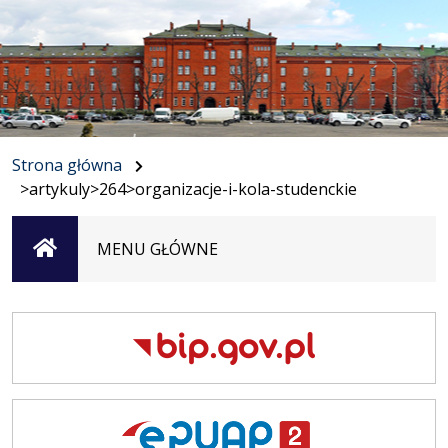
Strona główna
>artykuly>264>organizacje-i-kola-studenckie
Strona
MENU GŁÓWNE
główna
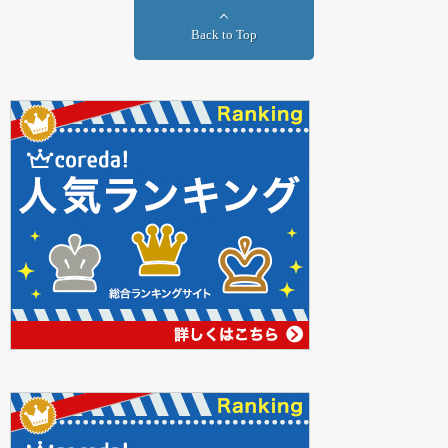
Back to Top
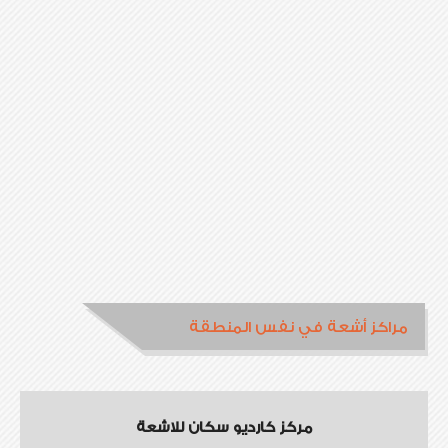
مراكز أشعة في نفس المنطقة
مركز كارديو سكان للاشعة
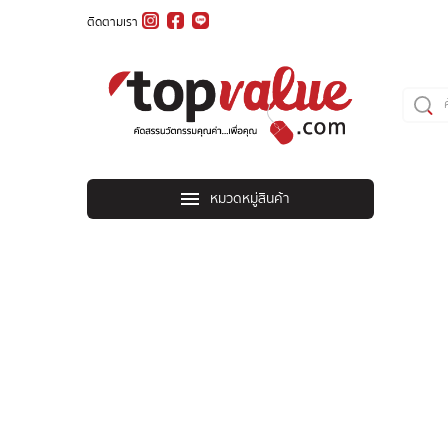
ติดตามเรา
หมวดหมู่สินค้า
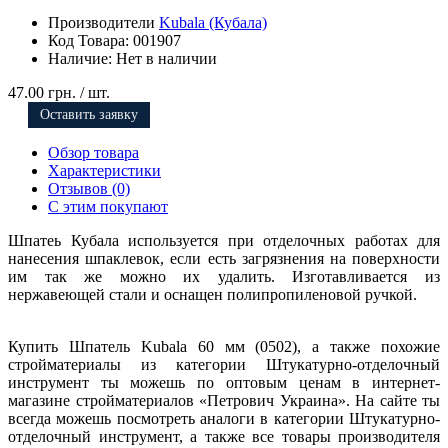
Производители
Kubala (Кубала)
Код Товара:
001907
Наличие:
Нет в наличии
47.00 грн.
/ шт.
Оставить заявку
Обзор товара
Характеристики
Отзывов (0)
С этим покупают
Шпатеь Кубала используется при отделочных работах для
нанесения шпаклевок, если есть загрязнения на поверхности
им так же можно их удалить. Изготавливается из
нержавеющей стали и оснащен полипропиленовой ручкой.
Купить Шпатель Kubala 60 мм (0502), а также похожие
стройматериалы из категории Штукатурно-отделочный
инструмент ты можешь по оптовым ценам в интернет-
магазине стройматериалов «Петрович Украина». На сайте ты
всегда можешь посмотреть аналоги в категории Штукатурно-
отделочный инструмент, а также все товары производителя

= = = =

YOUR GOAL:
How many lines above include the word "Штукатурно"? Answer with the number alone.

TASK ANSWER:
2